Tips - What can you do?

  • Follow directions on the labels that tell you how to use, store and dispose of products safely.

  • Always wear protective clothing (e.g. gloves, masks, eye protection) when using and handling chemical products.

  • Open your windows, weather permitting, when using any product with ingredients that may pose a risk. If possible, use the product outside or in a ventilated area.

  • Teach children the symbols for DANGER!

  • Make sure chemical products are stored properly:

    • Keep all chemical products out of sight, away from food and out of reach of children (such as in a high cupboard or closet and not under the kitchen sink).

    • Store household chemicals preferably in locked cabinets and in their original containers. Do not remove or cover up the symbols and labels on containers.

    • Store fuels and oils in proper containers. Make sure that these products and any machinery containing these products are properly stored outside of your home.

    • Make sure that insect repellents are stored away from children's reach.

    • Read the label before each use. If there is anything in the label instructions that you do not understand, ask for help.

    • Never mix chemicals together. Some mixtures can produce harmful gases (such as bleach and toilet bowl cleaner).

    • Make sure that child-resistant containers are being used.

      • Child-resistant does not mean child-proof. Close the cap on the container all the way even if you set it down for just a moment and make sure that these child-resistant caps are working properly.

  • If there are people in the home who suffer from allergies, avoid the use of deodorizers, air fresheners or scented household cleaners. The chemicals in these contain irritants, which can cause allergic reactions and aggravate asthma and other breathing problems in people who are susceptible. You can use a solution of white vinegar and water as an alternative to clean your home.

5- Carbon monoxide

Carbon monoxide (CO) is a harmful gas that has no colour, smell or taste. It is impossible to detect without a carbon monoxide alarm. It can come from unvented kerosene and gas space heaters; gas water heaters, charcoal burners, gas stoves; exhaust from generators and other gasoline powered equipment like cars or snowmobiles; and tobacco smoke.

Why are we concerned?

Even at low levels of exposure, CO can cause breathing problems and headaches. The health effects at higher levels can be much more serious and can even cause death.

Tips - What can you do?

  •  

    Install at least one carbon monoxide alarm in your home certified by a certification body that is accredited by the Standards Council of Canada.  The alarm will have a certification mark on it, such as CSA, Ul, Intertek ETL, etc.. It is important to place the alarm close to the floor as CO is heavier then air. If you install the alarm too high, it will not be able to detect the proper levels of CO in your home.

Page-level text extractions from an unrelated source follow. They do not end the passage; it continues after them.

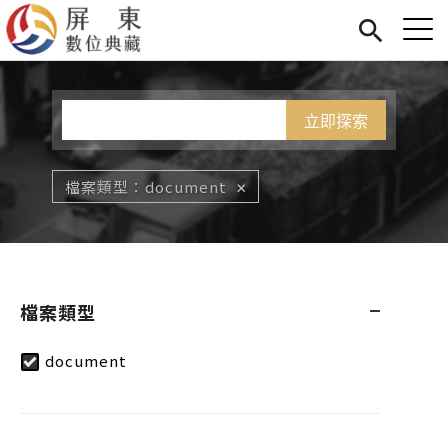
Jump to Main content
Jump to Navigation
首頁
您在這裡
展覽
藏品
關於我們
檔案類型
document
檔案類型
document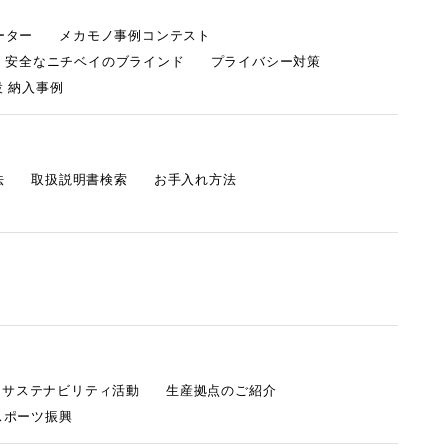
ーター
メカモノ事例コンテスト
・安全なニチベイのブラインド
プライバシー対策
 納入事例
法
取扱説明書検索
お手入れ方法
s サステナビリティ活動
生産拠点のご紹介
スポーツ振興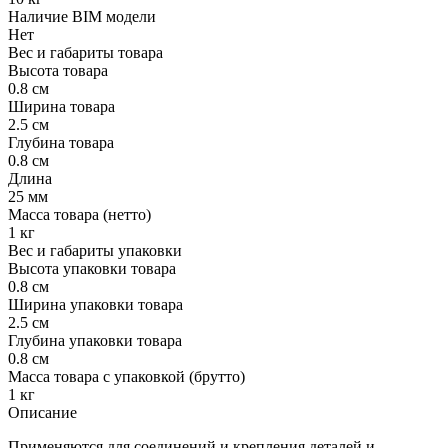
Наличие BIM модели
Нет
Вес и габариты товара
Высота товара
0.8 см
Ширина товара
2.5 см
Глубина товара
0.8 см
Длина
25 мм
Масса товара (нетто)
1 кг
Вес и габариты упаковки
Высота упаковки товара
0.8 см
Ширина упаковки товара
2.5 см
Глубина упаковки товара
0.8 см
Масса товара с упаковкой (брутто)
1 кг
Описание
Применяются для соединений и крепления деталей и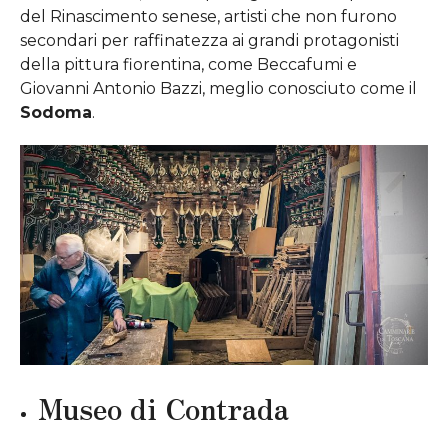
del Rinascimento senese, artisti che non furono
secondari per raffinatezza ai grandi protagonisti
della pittura fiorentina, come Beccafumi e
Giovanni Antonio Bazzi, meglio conosciuto come il
Sodoma
.
Museo di Contrada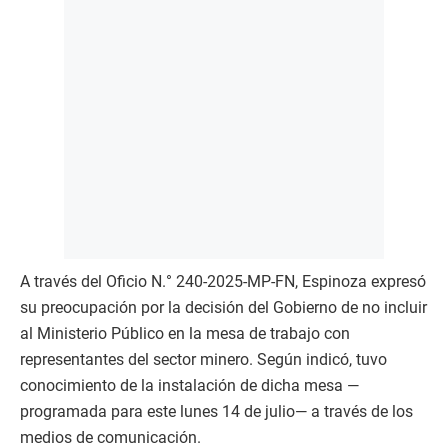
A través del Oficio N.° 240-2025-MP-FN, Espinoza expresó
su preocupación por la decisión del Gobierno de no incluir
al Ministerio Público en la mesa de trabajo con
representantes del sector minero. Según indicó, tuvo
conocimiento de la instalación de dicha mesa —
programada para este lunes 14 de julio— a través de los
medios de comunicación.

Follow instructions for where the alarm should be placed .This type of alarm will alert you early if there is too much CO in your home.
  • Maintain appliances such as furnaces, gas stoves and water heaters so they work properly. Have them inspected by a professional at least once a year.
  • Never use barbecues or outdoor/camping stoves indoors. Do not use a kerosene or oil lamp, or a space heater, in an enclosed space unless the label clearly says they are made specifically for indoor use.
  • Do not start cars, trucks, snowmobiles or other vehicles or let them idle near open doors or windows.
  • Never run gas powered machinery in unventilated areas.